[Excerpted records]:
※ ※ ※

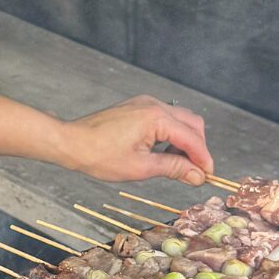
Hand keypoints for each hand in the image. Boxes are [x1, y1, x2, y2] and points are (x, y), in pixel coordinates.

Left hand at [57, 95, 213, 185]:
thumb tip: (197, 175)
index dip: (203, 158)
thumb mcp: (140, 167)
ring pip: (180, 119)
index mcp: (156, 118)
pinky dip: (170, 134)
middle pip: (192, 124)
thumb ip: (174, 168)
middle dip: (197, 147)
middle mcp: (153, 105)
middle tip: (195, 171)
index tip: (208, 176)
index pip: (192, 138)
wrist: (70, 142)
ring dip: (184, 141)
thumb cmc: (99, 155)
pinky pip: (164, 117)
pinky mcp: (137, 107)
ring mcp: (144, 103)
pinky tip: (161, 152)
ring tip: (176, 164)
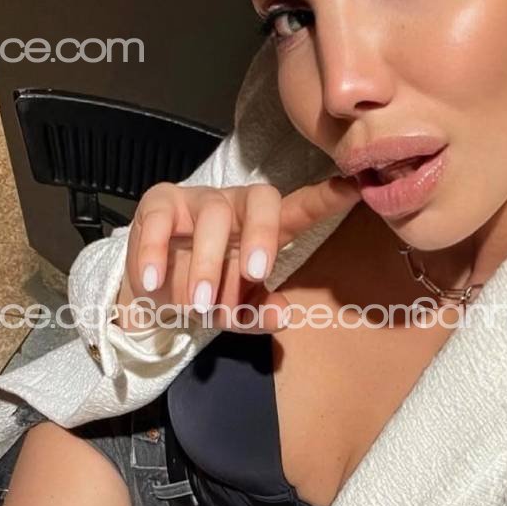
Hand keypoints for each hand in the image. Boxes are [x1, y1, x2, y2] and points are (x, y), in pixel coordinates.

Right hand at [118, 175, 361, 332]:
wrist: (152, 291)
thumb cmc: (207, 291)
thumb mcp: (235, 309)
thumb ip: (257, 313)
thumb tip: (281, 316)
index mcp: (264, 227)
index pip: (299, 208)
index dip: (325, 200)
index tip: (354, 188)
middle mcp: (236, 206)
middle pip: (260, 201)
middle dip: (261, 235)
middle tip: (256, 273)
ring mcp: (198, 201)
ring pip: (212, 219)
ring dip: (207, 266)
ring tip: (199, 306)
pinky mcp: (159, 204)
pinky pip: (159, 223)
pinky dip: (155, 255)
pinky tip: (153, 282)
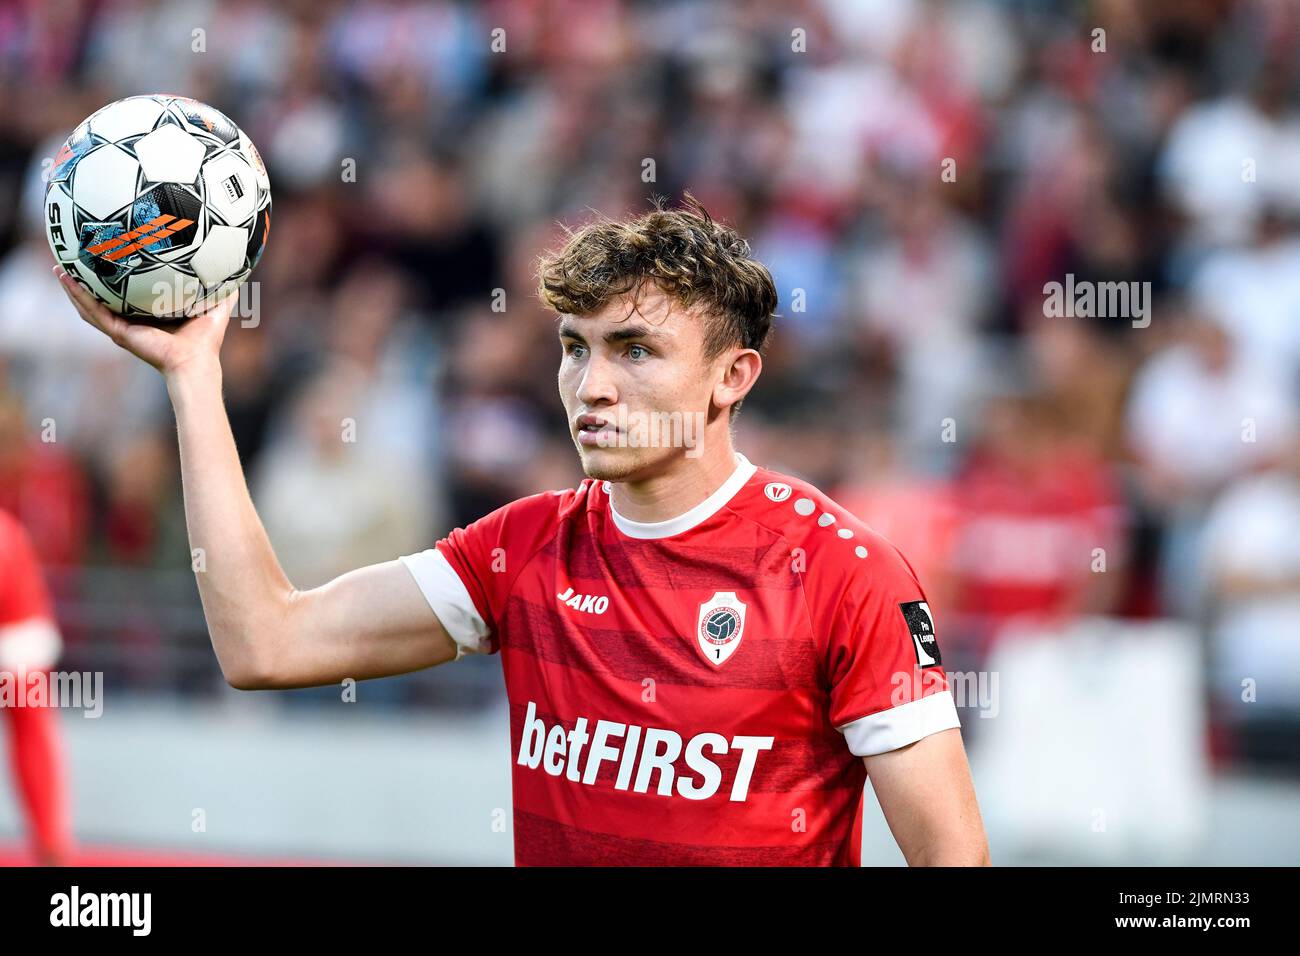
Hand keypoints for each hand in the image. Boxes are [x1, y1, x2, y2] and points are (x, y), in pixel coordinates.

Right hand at [54, 264, 237, 377]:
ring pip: (89, 306)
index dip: (116, 280)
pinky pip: (93, 312)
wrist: (197, 362)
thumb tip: (236, 264)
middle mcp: (132, 322)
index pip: (127, 295)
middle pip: (101, 300)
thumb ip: (223, 287)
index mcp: (149, 316)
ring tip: (58, 269)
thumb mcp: (214, 305)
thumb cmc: (206, 338)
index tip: (107, 257)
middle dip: (86, 283)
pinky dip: (78, 296)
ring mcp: (122, 329)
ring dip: (73, 289)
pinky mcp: (118, 333)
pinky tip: (66, 280)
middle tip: (72, 261)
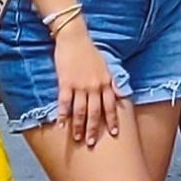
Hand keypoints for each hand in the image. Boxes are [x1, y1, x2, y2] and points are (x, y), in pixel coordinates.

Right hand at [53, 22, 119, 147]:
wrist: (74, 37)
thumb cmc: (89, 50)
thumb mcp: (105, 65)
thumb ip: (112, 80)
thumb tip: (120, 92)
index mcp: (105, 81)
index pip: (111, 105)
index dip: (112, 120)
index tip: (114, 133)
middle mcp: (94, 86)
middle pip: (95, 112)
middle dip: (94, 129)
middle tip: (92, 143)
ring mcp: (80, 85)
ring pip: (80, 111)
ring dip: (79, 126)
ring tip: (77, 138)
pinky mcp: (65, 83)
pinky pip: (64, 103)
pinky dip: (63, 115)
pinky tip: (61, 125)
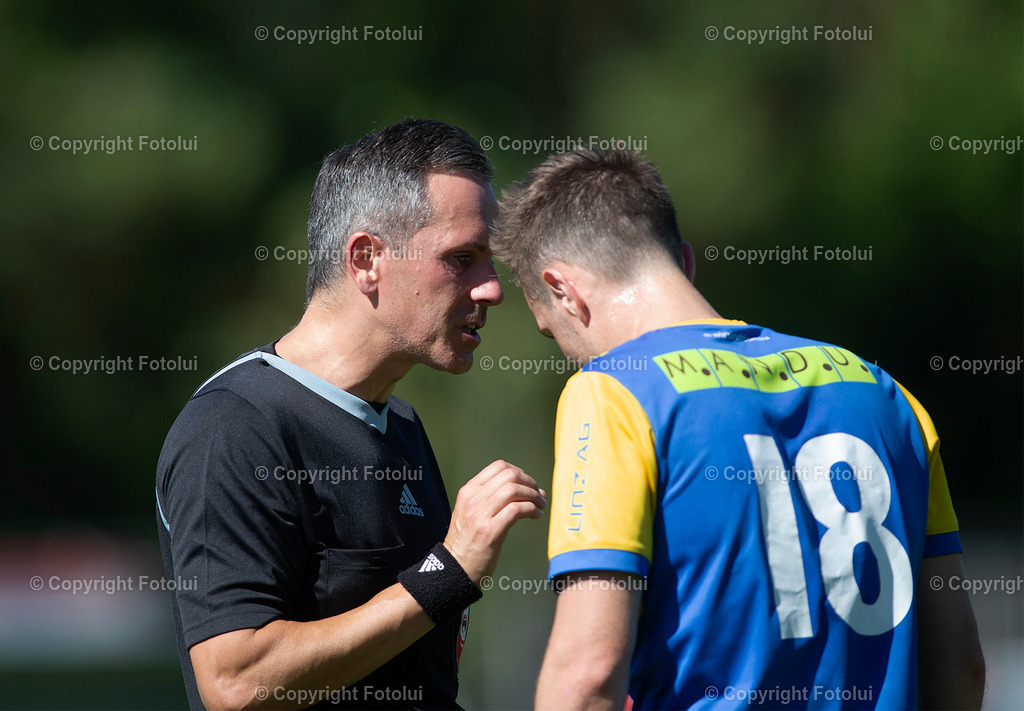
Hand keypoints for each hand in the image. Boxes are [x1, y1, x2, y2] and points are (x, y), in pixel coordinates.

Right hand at [443, 460, 546, 584]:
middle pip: (510, 476)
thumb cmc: (467, 543)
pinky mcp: (490, 531)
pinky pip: (517, 509)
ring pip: (514, 490)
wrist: (455, 568)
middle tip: (539, 495)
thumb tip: (526, 488)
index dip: (520, 472)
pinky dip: (531, 510)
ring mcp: (480, 514)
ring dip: (534, 496)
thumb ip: (491, 499)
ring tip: (541, 506)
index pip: (498, 467)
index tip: (529, 484)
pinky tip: (535, 516)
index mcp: (468, 492)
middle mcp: (473, 499)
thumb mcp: (470, 513)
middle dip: (530, 483)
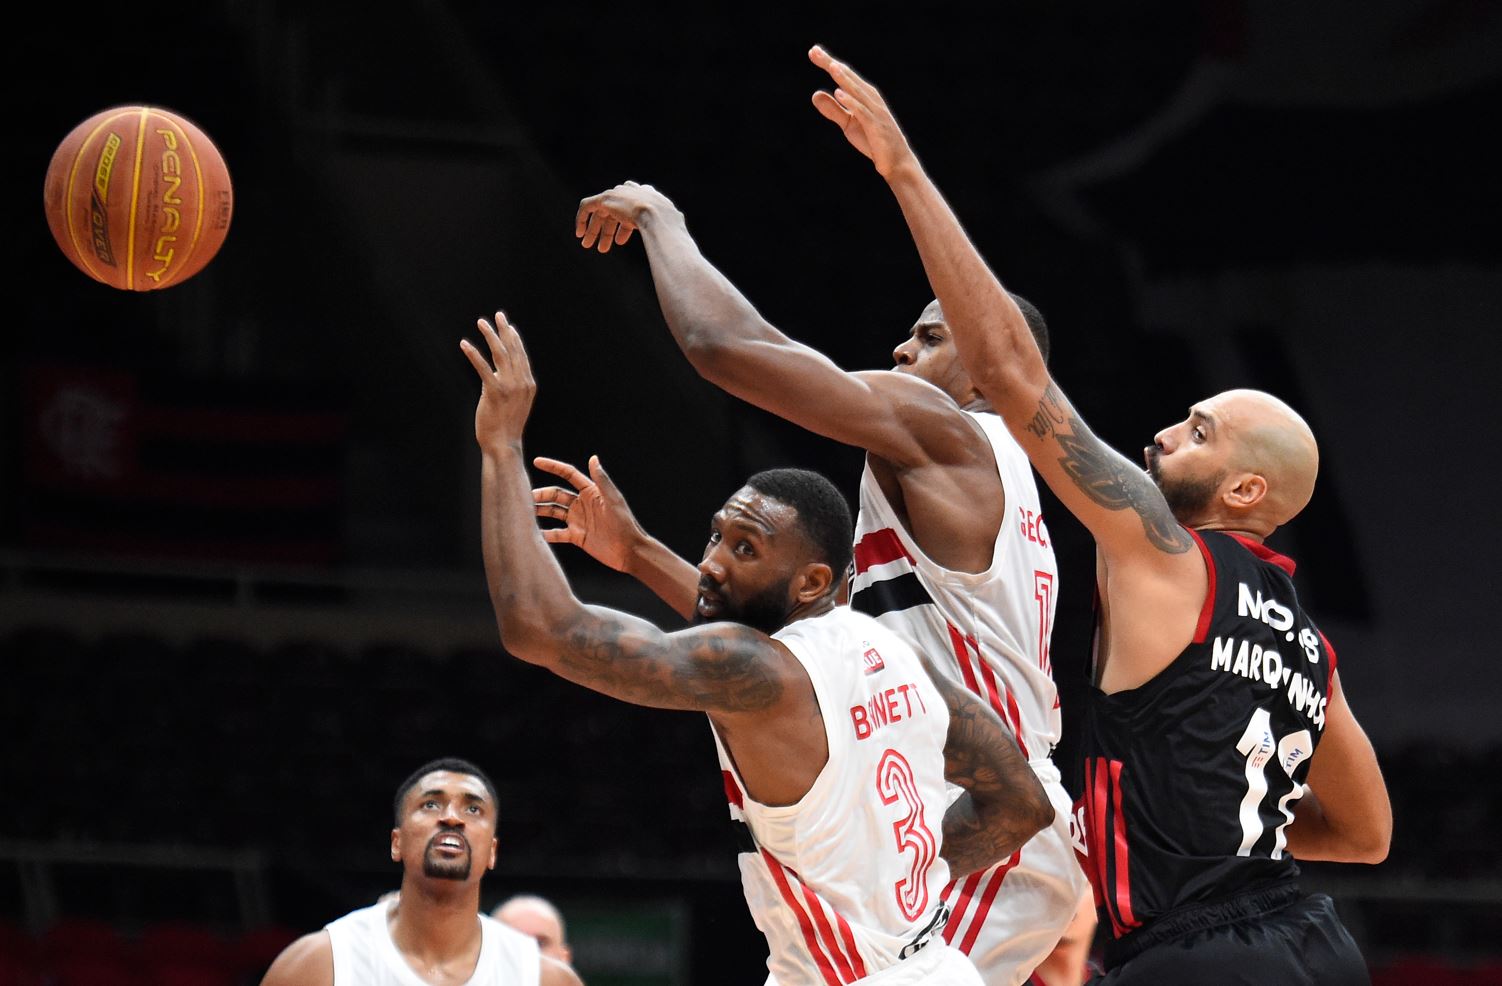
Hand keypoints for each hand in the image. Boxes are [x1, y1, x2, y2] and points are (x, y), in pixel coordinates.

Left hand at [460, 310, 535, 451]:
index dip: (514, 337)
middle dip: (504, 330)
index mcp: (528, 383)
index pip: (521, 354)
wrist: (503, 443)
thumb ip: (508, 384)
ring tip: (481, 323)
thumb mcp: (514, 402)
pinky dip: (473, 354)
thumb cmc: (506, 425)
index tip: (507, 324)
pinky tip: (465, 344)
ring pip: (500, 354)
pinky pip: (483, 368)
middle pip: (512, 349)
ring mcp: (509, 386)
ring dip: (490, 336)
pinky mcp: (494, 391)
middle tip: (498, 315)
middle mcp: (522, 382)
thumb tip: (496, 372)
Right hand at [532, 454, 644, 571]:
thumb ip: (601, 480)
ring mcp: (578, 520)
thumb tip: (593, 458)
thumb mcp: (612, 500)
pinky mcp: (577, 536)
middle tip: (524, 497)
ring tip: (524, 512)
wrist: (629, 551)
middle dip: (541, 494)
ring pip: (554, 512)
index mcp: (591, 492)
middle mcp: (582, 504)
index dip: (553, 467)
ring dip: (540, 511)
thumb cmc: (625, 524)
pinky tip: (532, 533)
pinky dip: (545, 533)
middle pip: (556, 494)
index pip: (568, 475)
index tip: (536, 461)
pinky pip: (557, 533)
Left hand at [575, 181, 680, 253]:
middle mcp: (633, 193)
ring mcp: (620, 194)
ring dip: (594, 229)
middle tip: (601, 247)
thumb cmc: (669, 231)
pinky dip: (582, 218)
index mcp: (650, 199)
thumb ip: (671, 243)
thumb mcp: (673, 236)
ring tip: (588, 245)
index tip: (619, 241)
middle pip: (616, 210)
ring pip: (602, 211)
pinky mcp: (606, 198)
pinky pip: (588, 205)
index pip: (633, 209)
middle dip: (607, 229)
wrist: (658, 217)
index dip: (625, 226)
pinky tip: (579, 233)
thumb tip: (678, 261)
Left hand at [808, 44, 916, 178]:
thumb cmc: (874, 141)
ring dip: (844, 78)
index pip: (845, 76)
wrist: (897, 163)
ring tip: (830, 66)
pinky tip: (839, 94)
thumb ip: (833, 109)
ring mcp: (875, 112)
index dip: (829, 63)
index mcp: (865, 96)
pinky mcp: (876, 127)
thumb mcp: (848, 124)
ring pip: (857, 92)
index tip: (813, 51)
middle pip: (849, 78)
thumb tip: (815, 94)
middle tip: (815, 51)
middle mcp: (871, 99)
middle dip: (832, 64)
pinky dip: (852, 102)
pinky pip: (862, 112)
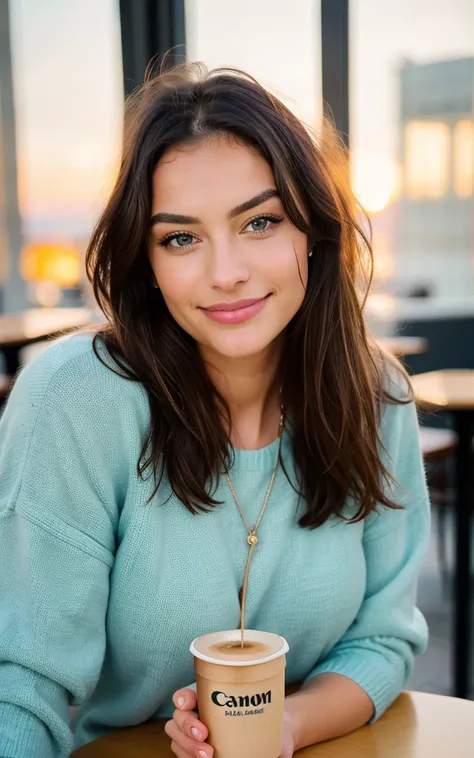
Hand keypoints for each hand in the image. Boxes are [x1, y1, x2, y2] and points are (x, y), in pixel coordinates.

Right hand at [166, 687, 294, 757]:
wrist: (275, 735)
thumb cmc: (271, 720)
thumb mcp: (272, 719)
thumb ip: (272, 731)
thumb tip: (279, 752)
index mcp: (210, 696)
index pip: (187, 693)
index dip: (183, 697)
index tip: (190, 702)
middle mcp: (199, 713)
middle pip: (178, 717)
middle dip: (187, 725)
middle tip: (204, 735)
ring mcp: (195, 734)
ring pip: (176, 738)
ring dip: (186, 746)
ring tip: (207, 755)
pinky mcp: (196, 751)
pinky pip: (182, 754)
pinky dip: (188, 756)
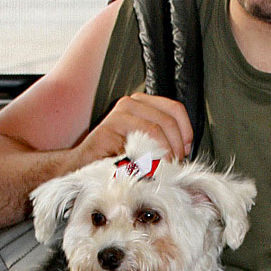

※ ※ ※

[Prompt]: Beginning at the line above that contains "index pip: (568, 475)" and going on through the line that contains "index tip: (190, 702)", please copy every line exactly, leaving the pictures out and adding nothing.

[Solution]:
index pip: (568, 475)
index tip: (536, 461)
pinky pip: (557, 533)
Left hand at [575, 181, 680, 253]:
middle mcp: (633, 193)
ring mcp: (620, 194)
ring dip: (594, 229)
middle tip: (601, 247)
thumb cmc: (669, 231)
pinky dip: (582, 218)
index mcp: (650, 199)
thumb ip: (671, 243)
thumb mcp: (673, 236)
ring tip: (588, 245)
index tip: (619, 241)
middle pip: (616, 210)
ring pip: (602, 211)
pinky mcp: (606, 198)
pinky pip: (588, 205)
index pip: (633, 209)
middle dip: (607, 229)
wrist: (658, 217)
index dip: (625, 226)
pinky tip: (579, 233)
thumb tip: (678, 261)
Left hand at [808, 44, 916, 178]:
thumb cmc: (874, 141)
ring dip: (844, 78)
index pip: (845, 76)
wrist: (897, 163)
ring tip: (830, 66)
pinky tip: (839, 94)
thumb ip: (833, 109)
ring mcp: (875, 112)
index dip: (829, 63)
index mcp: (865, 96)
pinky mcp: (876, 127)
thumb mcp: (848, 124)
ring pip: (857, 92)
index tip: (813, 51)
middle pip: (849, 78)
thumb tip: (815, 94)
middle tip: (815, 51)
middle mcp: (871, 99)
middle dip: (832, 64)
pinky dip: (852, 102)
pinky pip: (862, 112)
Hand keypoints for each hand in the image. Boxes are [x1, y1, x2, y2] and points are (x, y), in pixel coordinates.

Right hand at [166, 687, 294, 757]:
wrist: (275, 735)
thumb cmc: (271, 720)
thumb mcp: (272, 719)
thumb ip: (272, 731)
thumb tip: (279, 752)
index mcp: (210, 696)
index pip: (187, 693)
index dip: (183, 697)
index tip: (190, 702)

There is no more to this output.